本発明は、アーク蒸発源とスパッタリング蒸発源とを各々具備し、優れた特性の硬質皮膜等の成膜が可能な硬質皮膜の成膜方法に関するものである。なお、本発明は、耐摩耗性皮膜としての硬質皮膜以外の皮膜の成膜にも適用できるが、以下の説明は、硬質皮膜の成膜を中心に行なう。
超硬合金、サーメットまたは高速度工具鋼などを基材とする切削工具や自動車向け摺動部材などの耐摩耗性の向上のために、これらの部材表面に耐摩耗性皮膜が設けられている。
この耐摩耗性皮膜としては、従来から、TiNやTiCN、TiとAlの複合窒化皮膜であるTiAlN等の硬質皮膜を、前記基材上にコーティングすることが行われている。
これら耐摩耗性の硬質皮膜は、一般的には、同種あるいは異種の硬質材料からなる薄膜が各々乃至順次多層に繰り返して積層された、硬質皮膜から構成される。このような多層の硬質皮膜の成膜には、硬質材料に応じた、複数のアーク蒸発源やスパッタリング蒸発源、あるいは電子ビーム蒸発源を、各々組み合わせて、基板上に各硬質皮膜層を各々形成する装置乃至方法がある。
この内、複数のアーク蒸発源やスパッタリング蒸発源を各々組み合わせて、基板上に硬質皮膜層を各々あるいは順次形成する装置は、アーク蒸発源とスパッタリング蒸発源との各々異なる特性を活かして成膜できる点で、成膜効率が良い装置であると言える。
例えば、アーク蒸発源とスパッタリング蒸発源との特性比較において、アーク蒸発は、スパッタリング蒸発と比べて成膜レートが速いが、成膜レートの調整が難しく、薄膜の皮膜層の厚みを正確に制御することが難しい。これに対して、スパッタリング蒸発源は、アーク蒸発源と比べて成膜レートが遅いが、成膜レートの調整が容易であり、非常に小さい投入電力から作動するために、薄膜の皮膜層の厚みを正確に制御できる特性がある。
このため、比較的厚い皮膜層に対しアーク蒸発源を用い、比較的薄い皮膜層に対しスパッタリング蒸発源を用いれば、各皮膜層の厚みの制御が容易となり、総合的な成膜レートも速めることができる。
このような複数のアーク蒸発源やスパッタリング蒸発源を各々組み合わせたような複合成膜装置として、同一成膜チャンバ内に、アーク蒸発源とスパッタリング蒸発源とを複数配置した成膜装置は公知である。
例えば、アーク蒸発源やスパッタリング蒸発源を交互に切り換えて作動させ、アーク蒸発源により金属イオンエッチングを実施した後に、アーク蒸発源を停止し、プロセスガスを導入後、スパッタリング蒸発源により、硬質皮膜を成膜する装置なり方法が提案されている(特許文献1参照)。
また、アーク蒸発源とスパッタリング蒸発源とに、磁場印加機構を具備する成膜装置も提案されている(特許文献2、3参照)。なお、特許文献3の図7には従来技術として、磁場印加機構を具備していないアーク蒸発源とスパッタリング蒸発源とのそれぞれの磁場が相互干渉する影響が記載されている。

提供資料 ->

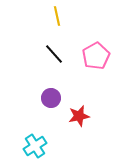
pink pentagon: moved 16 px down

課題概要 1 -> 硬質皮膜の成膜に関する文書抜粋のうち、「例えば、アーク蒸発源とスパッ」から「正確に制御できる特性がある。」までの部分を一字一句違えずに書き写してください。
課題概要 2 -> 硬質皮膜の成膜に関する文書抜粋によると、比較的薄い皮膜層にスパッタリング蒸発源を用いるのはなぜですか。1～3文で説明してください。
課題概要 3 -> 硬質皮膜の成膜に関する文書抜粋を、最後の文の後から書き進めてください。

最終結果 1 ->
例えば、アーク蒸発源とスパッタリング蒸発源との特性比較において、アーク蒸発は、スパッタリング蒸発と比べて成膜レートが速いが、成膜レートの調整が難しく、薄膜の皮膜層の厚みを正確に制御することが難しい。これに対して、スパッタリング蒸発源は、アーク蒸発源と比べて成膜レートが遅いが、成膜レートの調整が容易であり、非常に小さい投入電力から作動するために、薄膜の皮膜層の厚みを正確に制御できる特性がある。

最終結果 2 -> スパッタリング蒸発源は成膜レートの調整が容易で、非常に小さい投入電力から作動するため、薄膜の皮膜層の厚みを正確に制御できるからです。一方、アーク蒸発源は成膜レートが速いものの調整が難しく、薄い皮膜層の厚みを正確に制御しにくいとされています。

最終結果 3 ->
更に、アーク蒸発源とスパッタリング蒸発源とを同時に作動させることによって、硬質皮膜を形成したり、皮膜に第3元素を添加して、皮膜の結晶粒子を微細化したり、耐磨耗性などの特性を改善することも公知である。例えば、TiN 皮膜や切削工具などのTiAlN 皮膜に、SiやB を添加することで、耐酸化性が向上すると共に結晶粒子の微細化により高硬度化することが提案されている(特許文献4、5、非特許文献1参照)。また、自動車のピストンリングを代表として摺動部材に使用されているCrN 膜にB を添加して、高硬度化することにより耐摩耗性を改善する方法も提案されている(特許文献6参照)。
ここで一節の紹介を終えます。